--- Supplied entries ---

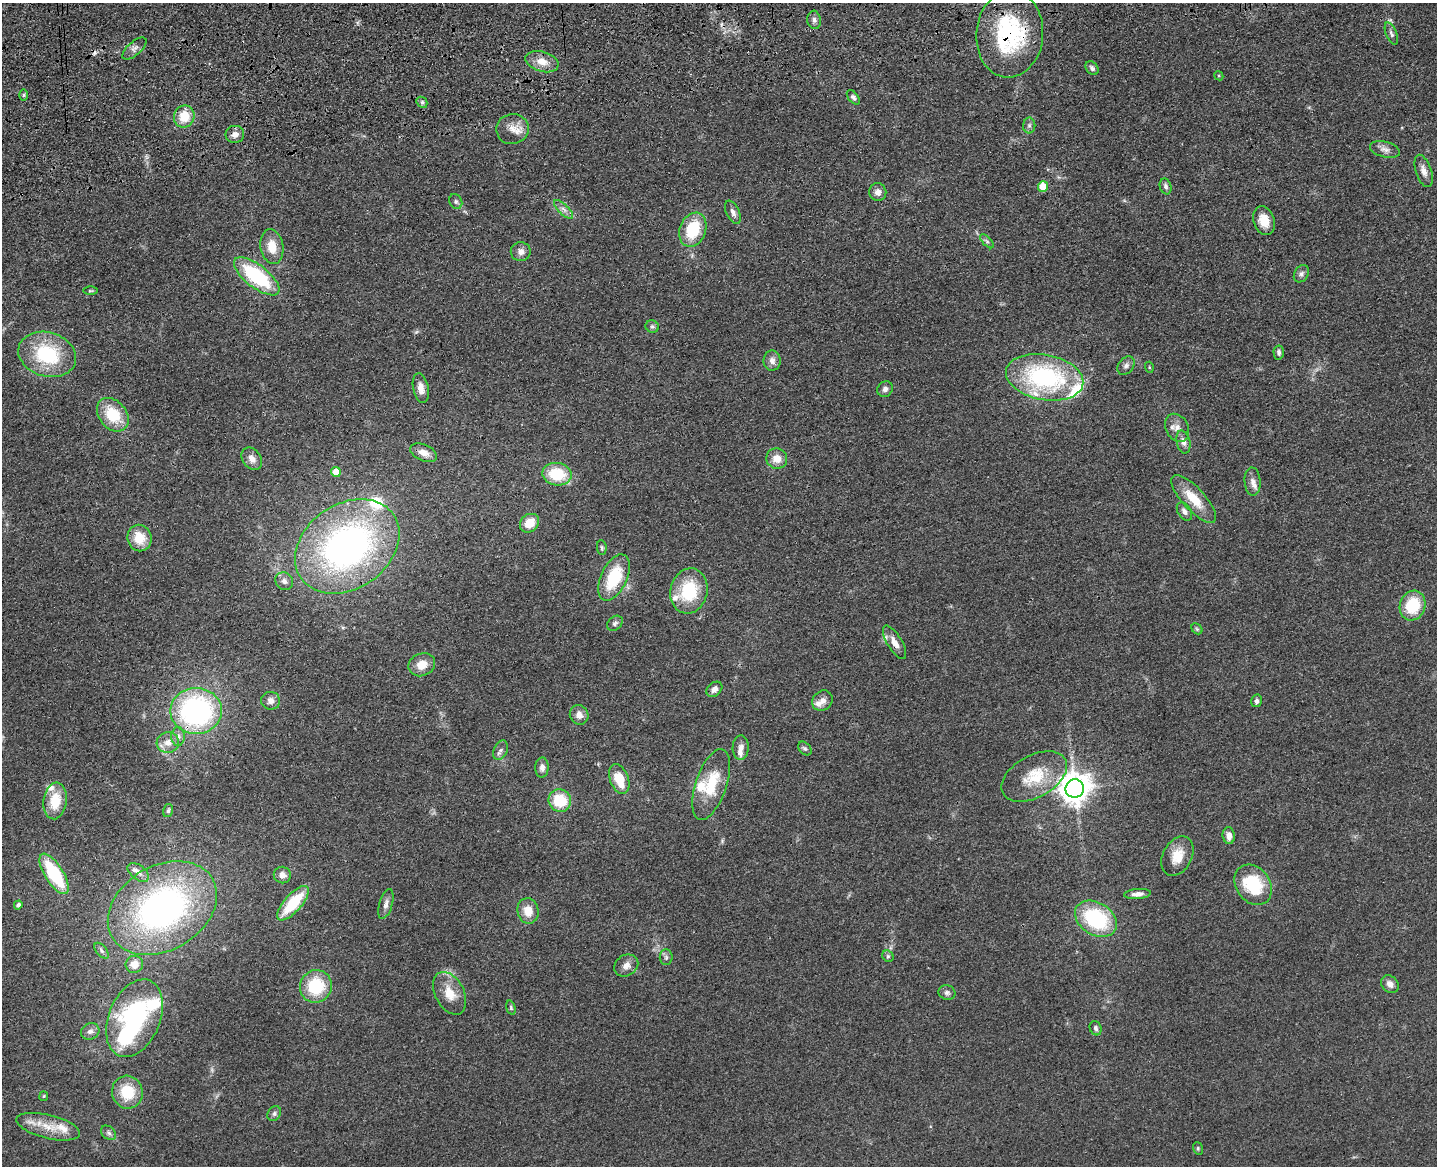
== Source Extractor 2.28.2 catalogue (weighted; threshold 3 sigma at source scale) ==
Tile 8 of 3 x 4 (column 2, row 3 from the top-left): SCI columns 1699-3133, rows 1281-2444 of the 4726 x 4887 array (HDU 1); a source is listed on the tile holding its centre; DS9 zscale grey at full resolution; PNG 1439 x 1168 px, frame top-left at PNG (2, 3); each listed source drawn as its Kron ellipse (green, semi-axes under 4 px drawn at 4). Shown black and unused: <1% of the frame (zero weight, under 3 of 4 exposures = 6% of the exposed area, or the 3 px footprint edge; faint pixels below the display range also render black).
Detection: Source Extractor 2.28.2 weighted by HDU 2 'WHT'; one run over the whole footprint, this tile lists its part. Background 0.0547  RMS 0.0057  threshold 0.0257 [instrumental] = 3 sigma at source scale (4.5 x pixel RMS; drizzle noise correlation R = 1.50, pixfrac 1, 0.05/0.05 arcsec/px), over >= 5 px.
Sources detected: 130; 2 too faint to see at this stretch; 1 inside a brighter object's white glare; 1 cosmic-ray / hot-pixel residue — neither listed nor drawn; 13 inside a brighter listed object's ellipse — not listed separately; the other 113 listed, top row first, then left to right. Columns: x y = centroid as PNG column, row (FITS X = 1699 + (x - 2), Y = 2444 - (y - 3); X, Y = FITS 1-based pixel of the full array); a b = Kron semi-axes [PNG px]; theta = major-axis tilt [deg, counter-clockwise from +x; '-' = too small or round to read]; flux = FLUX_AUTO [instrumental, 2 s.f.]
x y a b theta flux
814 20 9 7 -83 1.8
1010 34 43 33 86 67
1391 34 12 5 -68 1.8
134 49 15 6 41 2.7
542 62 17 10 -16 7.2
1092 68 8 5 -51 1.7
1219 76 5 3 - 0.59
24 95 6 4 89 0.75
853 97 8 5 -52 1.4
422 102 6 5 - 1
184 116 11 10 - 12
1029 126 8 6 89 1.5
512 129 16 15 - 7.2
235 134 9 8 - 3.3
1385 149 15 7 -14 3.4
1424 171 17 7 -72 4.2
1043 186 5 5 - 13
1166 186 8 5 -72 1.6
878 192 9 8 - 3.3
456 202 8 6 -60 1.4
564 209 13 5 -45 2.5
733 212 12 6 -64 2.5
1264 221 14 10 -71 8.5
693 230 17 13 67 24
987 241 9 3 -45 1.1
272 247 17 11 -80 9.6
521 252 10 9 - 3.2
1301 274 9 7 57 2
257 276 27 11 -38 48
90 291 7 3 1 0.68
652 327 7 6 - 1.2
1279 352 7 5 -87 1.8
47 354 29 22 -17 39
772 361 10 8 -89 3.4
1126 366 10 7 52 2.2
1149 367 5 3 - 0.63
1045 377 39 22 -11 81
421 388 15 7 -79 4.5
885 389 8 7 - 2.3
113 415 19 13 -50 20
1177 428 15 11 -62 4.5
1183 442 12 6 -77 3.2
423 453 14 8 -24 4.7
252 459 12 9 -54 4
777 459 10 10 - 6.3
336 472 5 5 - 6.5
557 474 15 11 -10 22
1253 481 14 8 -87 3.2
1194 499 31 11 -48 14
1184 511 10 6 -58 2.4
529 523 10 8 39 9
139 538 13 12 - 12
347 546 56 42 35 210
602 548 7 4 -84 0.96
614 578 25 13 65 26
284 581 9 8 - 2.7
689 591 23 18 77 28
1412 606 15 12 71 22
615 623 9 6 39 1.6
1197 629 6 4 -46 0.83
895 642 19 7 -59 4.7
422 665 14 11 23 7.9
714 689 9 6 41 2.9
271 701 9 9 - 3.5
822 701 11 9 45 3.6
1257 701 6 5 - 1.7
196 711 26 23 1 120
579 715 10 9 - 3.9
178 736 9 7 -90 2.4
168 743 11 10 - 5.3
741 748 12 8 87 3.3
805 748 8 5 -47 1.2
501 750 10 6 66 1.9
542 768 10 6 89 2.7
1034 776 35 21 29 21
619 779 16 9 -69 14
711 784 37 15 71 21
1075 789 9 9 - 930
55 801 18 11 82 14
560 801 11 11 - 20
168 811 6 5 - 1.1
1229 836 8 6 -84 3.5
1177 856 21 14 62 10
138 872 12 7 -37 3
54 874 23 9 -58 38
282 875 8 8 - 3.5
1253 885 22 17 -54 30
1137 894 13 5 6 3.2
293 903 21 8 49 26
386 904 15 6 74 3
18 905 4 4 - 2.1
162 908 58 42 31 190
528 911 13 10 -77 8.1
1096 919 22 16 -32 49
101 951 9 5 -50 1.5
888 956 6 5 - 1
666 957 8 6 -90 1.5
134 964 9 8 - 6.4
626 965 12 10 32 4.1
1390 984 10 8 -48 3.4
316 986 16 16 - 28
947 992 9 7 -16 1.8
450 993 23 14 -63 11
511 1008 7 4 -73 0.87
134 1018 41 25 67 77
1096 1028 7 5 -71 1.4
90 1031 9 8 - 2.4
127 1092 16 15 - 18
44 1096 5 4 - 0.66
274 1114 8 6 60 1.6
48 1127 32 11 -14 13
109 1133 8 6 -41 1.7
1198 1148 6 5 - 0.81
Overlapping masked pixels (flux is a lower limit): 2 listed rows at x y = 1010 34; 196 711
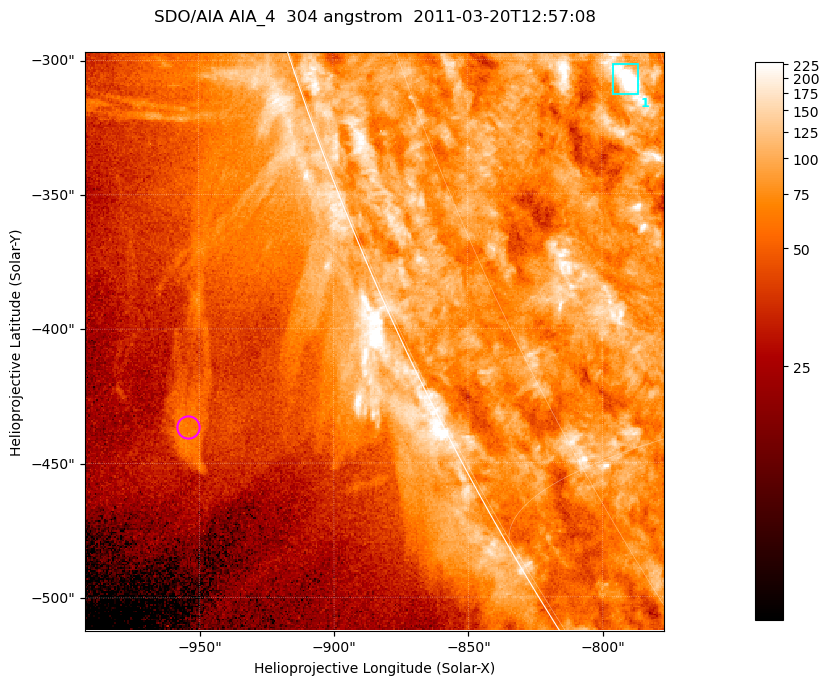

---

Starting at the beginning of the material and going on through the line that contains "422 102 6 5 - 1", turn those lines into a Markdown table with the columns n and Line, giving each row its number and skipping blank lines. Leave the pictures out of the table.

Task answer >>
| n | Line |
|---|---|
| 1 | == Source Extractor 2.28.2 catalogue (weighted; threshold 3 sigma at source scale) == |
| 2 | Tile 8 of 3 x 4 (column 2, row 3 from the top-left): SCI columns 1699-3133, rows 1281-2444 of the 4726 x 4887 array (HDU 1); a source is listed on the tile holding its centre; DS9 zscale grey at full resolution; PNG 1439 x 1168 px, frame top-left at PNG (2, 3); each listed source drawn as its Kron ellipse (green, semi-axes under 4 px drawn at 4). Shown black and unused: <1% of the frame (zero weight, under 3 of 4 exposures = 6% of the exposed area, or the 3 px footprint edge; faint pixels below the display range also render black). |
| 3 | Detection: Source Extractor 2.28.2 weighted by HDU 2 'WHT'; one run over the whole footprint, this tile lists its part. Background 0.0547  RMS 0.0057  threshold 0.0257 [instrumental] = 3 sigma at source scale (4.5 x pixel RMS; drizzle noise correlation R = 1.50, pixfrac 1, 0.05/0.05 arcsec/px), over >= 5 px. |
| 4 | Sources detected: 130; 2 too faint to see at this stretch; 1 inside a brighter object's white glare; 1 cosmic-ray / hot-pixel residue — neither listed nor drawn; 13 inside a brighter listed object's ellipse — not listed separately; the other 113 listed, top row first, then left to right. Columns: x y = centroid as PNG column, row (FITS X = 1699 + (x - 2), Y = 2444 - (y - 3); X, Y = FITS 1-based pixel of the full array); a b = Kron semi-axes [PNG px]; theta = major-axis tilt [deg, counter-clockwise from +x; '-' = too small or round to read]; flux = FLUX_AUTO [instrumental, 2 s.f.] |
| 5 | x y a b theta flux |
| 6 | 814 20 9 7 -83 1.8 |
| 7 | 1010 34 43 33 86 67 |
| 8 | 1391 34 12 5 -68 1.8 |
| 9 | 134 49 15 6 41 2.7 |
| 10 | 542 62 17 10 -16 7.2 |
| 11 | 1092 68 8 5 -51 1.7 |
| 12 | 1219 76 5 3 - 0.59 |
| 13 | 24 95 6 4 89 0.75 |
| 14 | 853 97 8 5 -52 1.4 |
| 15 | 422 102 6 5 - 1 |